Consider 2 real functions $f, g: \mathbb{R}\to\mathbb{R}$ and $\alpha \in \mathbb{R}$. First I thought that the following equality was true \begin{align} &\int_{-\infty}^{\infty}dtg(t)\frac{1}{2\pi}\int_{-\infty}^{\infty}d\omega e^{-i\omega t}(i\omega)^\alpha\int_{-\infty}^{\infty} d\tau e^{i\omega \tau}f(\tau) \\ = &(-1)^\alpha \int_{-\infty}^{\infty} d\tau f(\tau)\frac{1}{2\pi}\int_{-\infty}^{\infty} d\omega e^{-i\omega \tau} (i\omega)^\alpha\int_{-\infty}^{\infty} dt e^{i\omega t} g(t) \\ \end{align} where we made the substitution $\omega \to -\omega$.

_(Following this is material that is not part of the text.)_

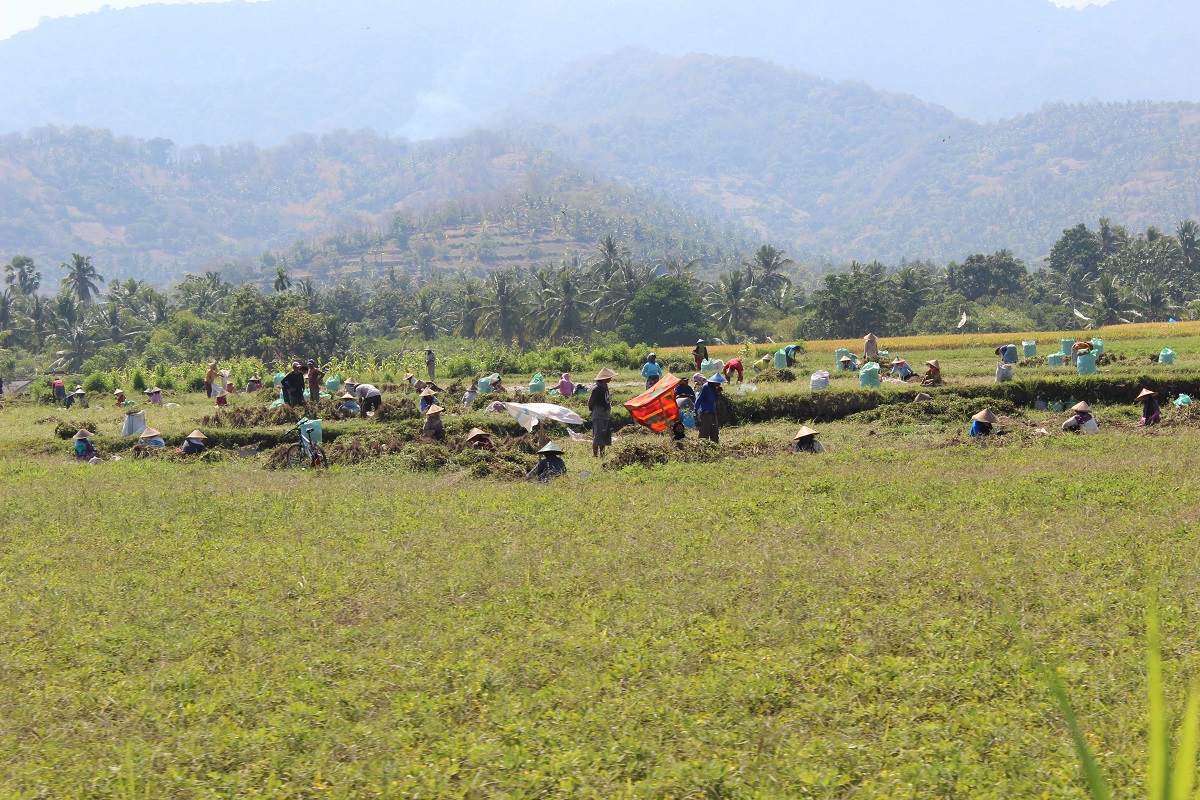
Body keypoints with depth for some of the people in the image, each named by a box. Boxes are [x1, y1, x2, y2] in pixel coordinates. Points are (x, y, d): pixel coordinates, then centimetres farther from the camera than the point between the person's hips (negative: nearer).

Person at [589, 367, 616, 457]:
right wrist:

However on further inspection I noticed that the left side is real (can be checked by taking the complex conjugate) but the right hand side is not (since $(-1)^\alpha = e^{i\pi\alpha}$). So my question is what am I missing?
Edit:
I think the fault is when I do the substitution $(-1)^\alpha (i\omega)^\alpha \stackrel{?}{=} (-i\omega)^\alpha$. But then how do I isolate the -?